Ezip geçen sıradan bir an, insanı alır bir yerlerin sınırına götürür. Sonrası, hep sonrası nerede, ne olacak diye bir kaygı sürüp gider. Tahminler ve gerçekler yan yana yürürken her yer bir olay mahalli, her an bir sonraki anın düşmanı, insan kendi karmaşasının yorgunu. Kavga ve düş ve düşmek birbirini karıştırıyor ve karşılaşıyor. Bir an, sıradan olmaktan sıkılabilir sık sık.
Nadir yapılan bir hata, bir gün dünyanın herhangi bir yerinde vuku buluyor. Bir şeyler değişiyor, yerleşiyor, kovuluyor ve hatta yok oluyor. Barbarlar çağrılar yapıyor ve birileri alkışlıyor çünkü barbarlar çağı bitmedi daha. Bir hata bir sürü hayatı kaydırıyor ve kaldırıyor.
Şu günlerde herkesin işi kendi enkazlarından hatıralar kaçırmak. Bitebilir, yitebilir, silinebilir ve pek tabii unutulabilir çok şey ve insan. Kaygan bir zemindir yaşamak, herkes adım atar, koşar ve illaki düşer; sıradan, çok da umursanan bir şey olmadan. Bir gün, günden fazlasını hak eder ve talep eder.
Sebepsiz bir yargı insanı korkutur, insanı üzer, insanı ezer; kendinde olan ne varsa hepsinin başına gelmesinin ihtimaline ömrünü serer. Bir günün ömrü bazen ömürleri önüne katar. Hayat ve nefes bir arada ve beraber. Seçmeler vahası, seçimler özgürlüğü, parantezler içinde sıkışma bulvarı. İnsan sebepsiz korkar ve korkmaya alışır ve alıştırır.
Çok şey kesik kesik ve kesit kesit gidiyor. Bakınca görülmeyen, gidince görünen ağır yaşamlar var, dolaşıyor aramızda. Aramızda olmayınca arkamızda olanlar, öne birilerini çıkarıyor. Yaksa da yansa da hep ileri. Kurban ve kahraman isimler, kutsal methiyeler ve sonra da alkışlar. Bir yerlerde festivaller, bir yerlerde kanlı canlı taklitler, bir yerlerde yalnız bırakmalar. Çok şey bir şeyin feda edilmesiyle her şeyi yok eder.

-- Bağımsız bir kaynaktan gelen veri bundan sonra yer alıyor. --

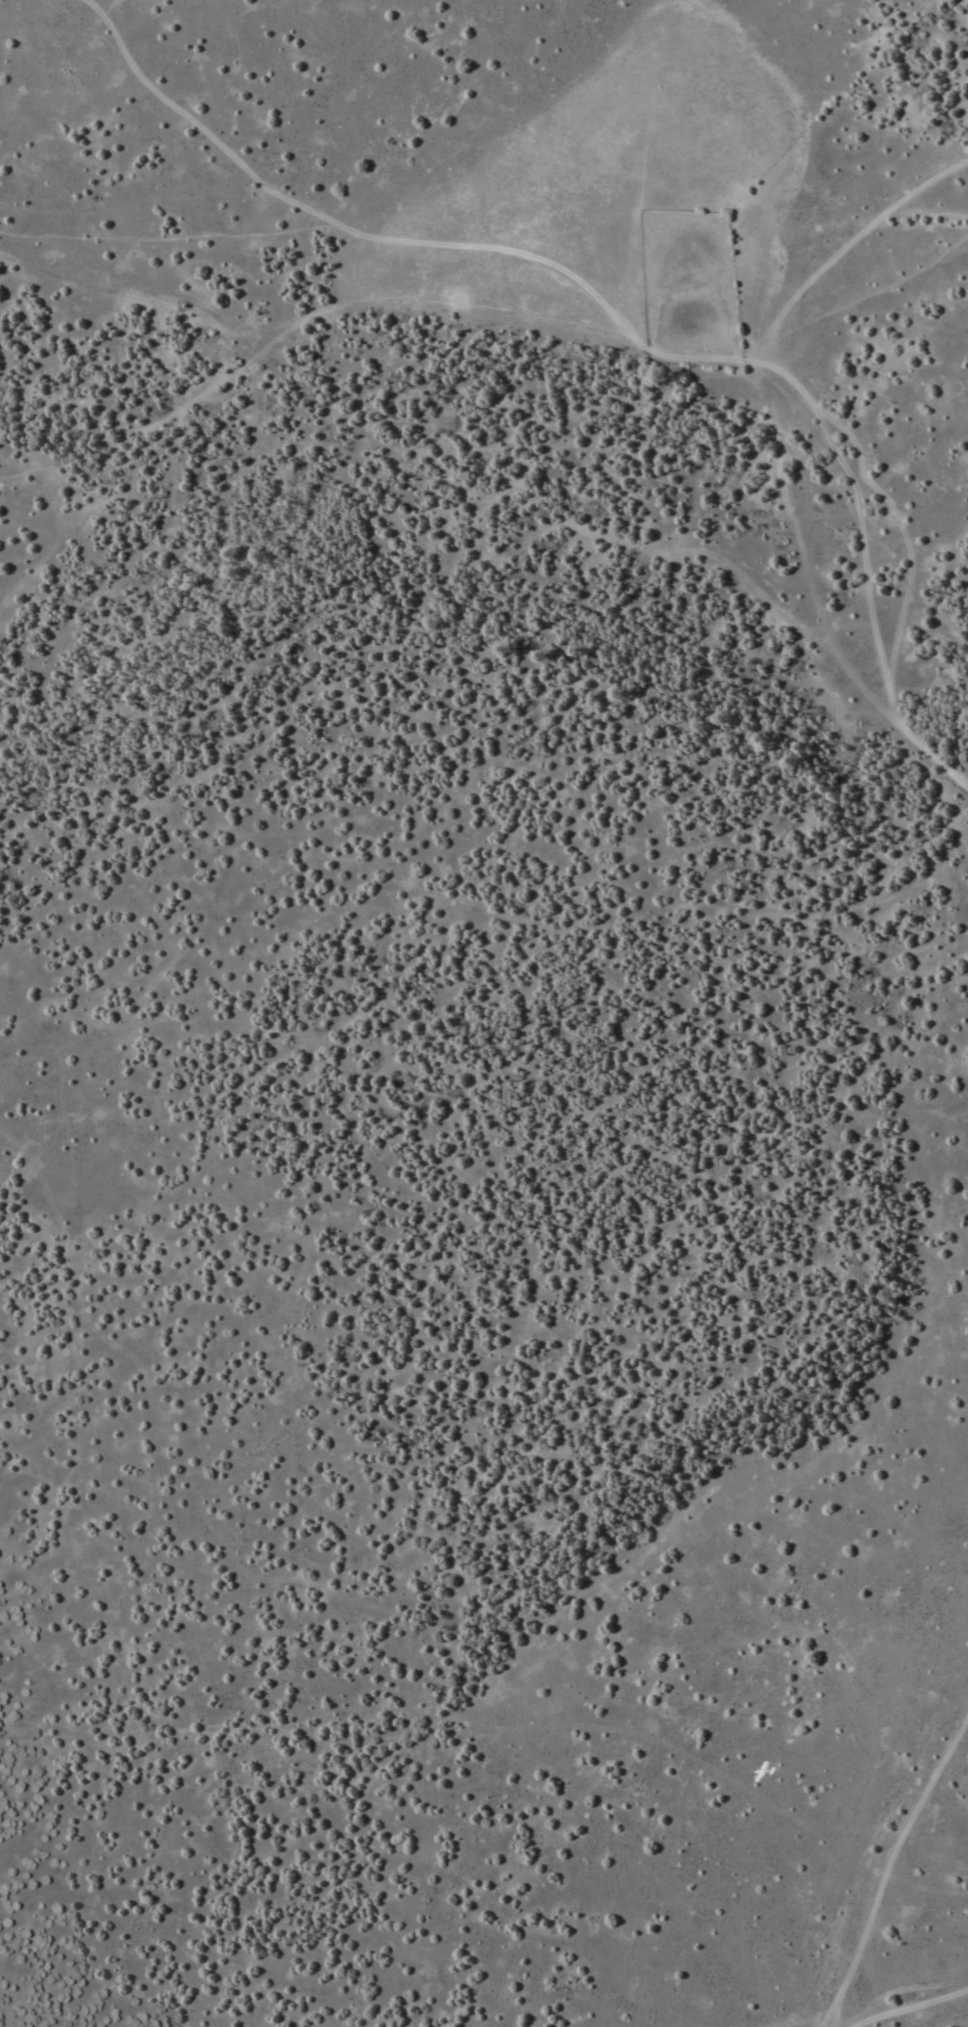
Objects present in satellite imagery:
road: (847, 248)
road: (619, 327)
road: (672, 1746)
road: (876, 1848)
road: (891, 2009)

Yanılmakla yersiz zamanda yer almak arasında pek bir fark kalmayınca, her iz bir yolun işaretidir. Beğenmekle geçen günler, katılmakla geçen haftalar, umut emekle geçen yıllar; bu bir harita. Çevrenin zaman ve mekân ilişkisi, çiziyor geçer dediklerimizi ve geçmeyenleri. Bir gün insan yanılır ve yalan söylemeyi o da becerir.
Büyümek bir dehşet, bir kapı. Manzara dünya, hedef yaşamak ama nasıl? Binlerce ihtilalin ve istikrarın ihtimallerle telef olduğu, buna alıştığı bir yeryüzü. Başlangıcı ve sonu birbirinden beter bir vaziyette ve insan davranmak istiyor ama yine nasıl? Tehlike nerede ve kimden diye diye sorularını coşturur. İnsan büyüye büyüye her yerden kovulmaya koşar ve alıkonulur.

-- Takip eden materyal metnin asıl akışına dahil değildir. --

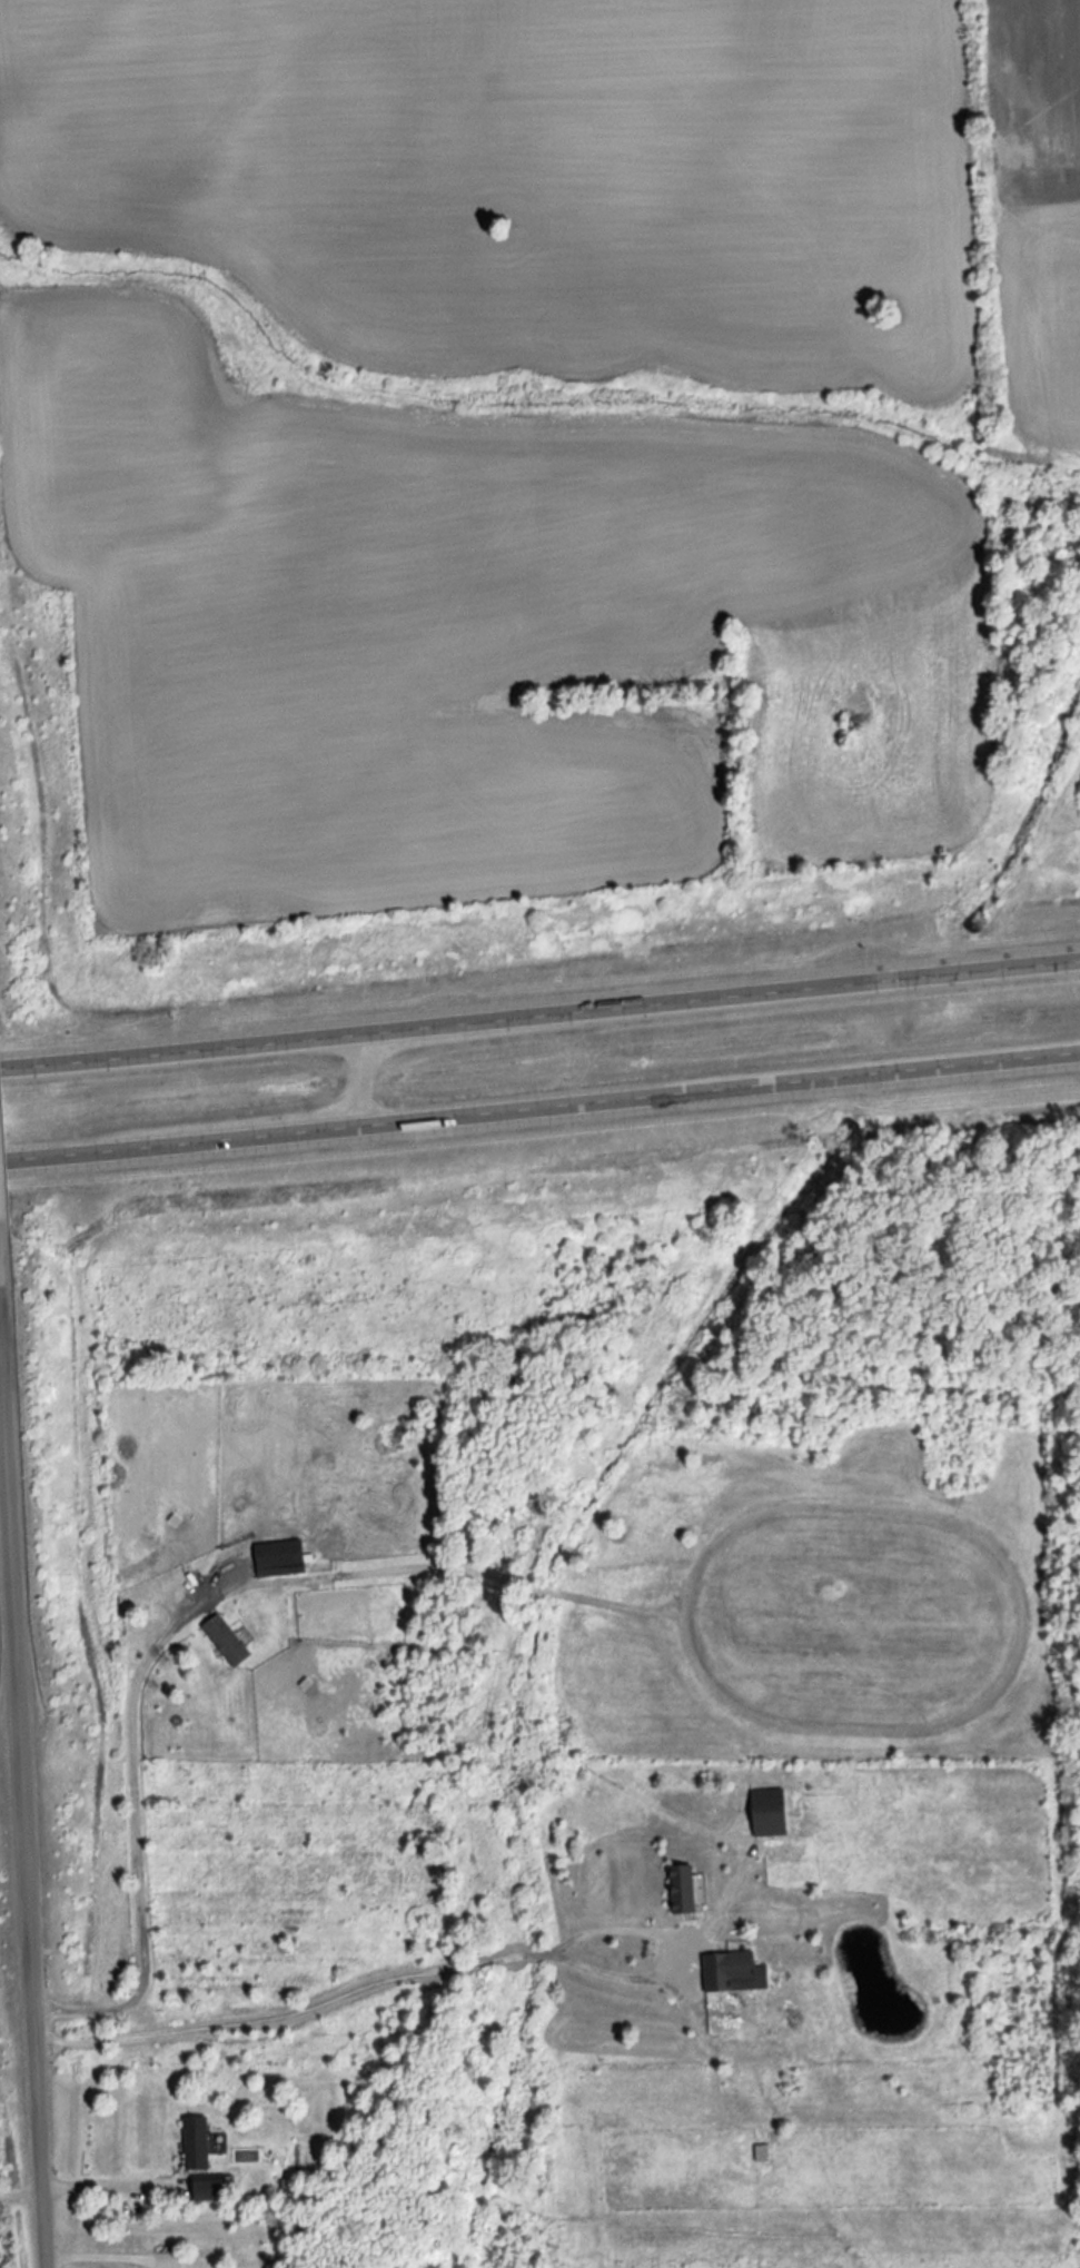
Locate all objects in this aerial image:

Sermayesi yaşamak, neticesi ölmek ve peki hepsi her şeyiyle bu kadar mı? Emsali gelecekse de emaresi nerede ya da kimde? Sormak bir insan hakkıdır, sebebi ve zarafeti her daim devam etmektir: Cevapların kaçmaktan yorulduğu bir haysiyet, soruların yorulduğu bir cesaret. İnsan sermayesiyle yalnız yürür ve yürütür.
Ev bir felsefe bir de bir sefalet yeri. Ev bir muamma biraz da; ev yapanın evi olmaz, ev yıkanın evleri artar. Başka bir şey daha var neyse ki; sınırlar ve sınıflar birer bent, yapılan şey yıkılır da. Yıldırmak ceza ve eza, ödül ve meşale, yazmak ve çizmek ve birçok şey daha, biraz daha. Yetmez çünkü demekle başlayan bir sonda herkese merhaba ve elveda. Bir ev, bir evden fazla her şeyle doludur.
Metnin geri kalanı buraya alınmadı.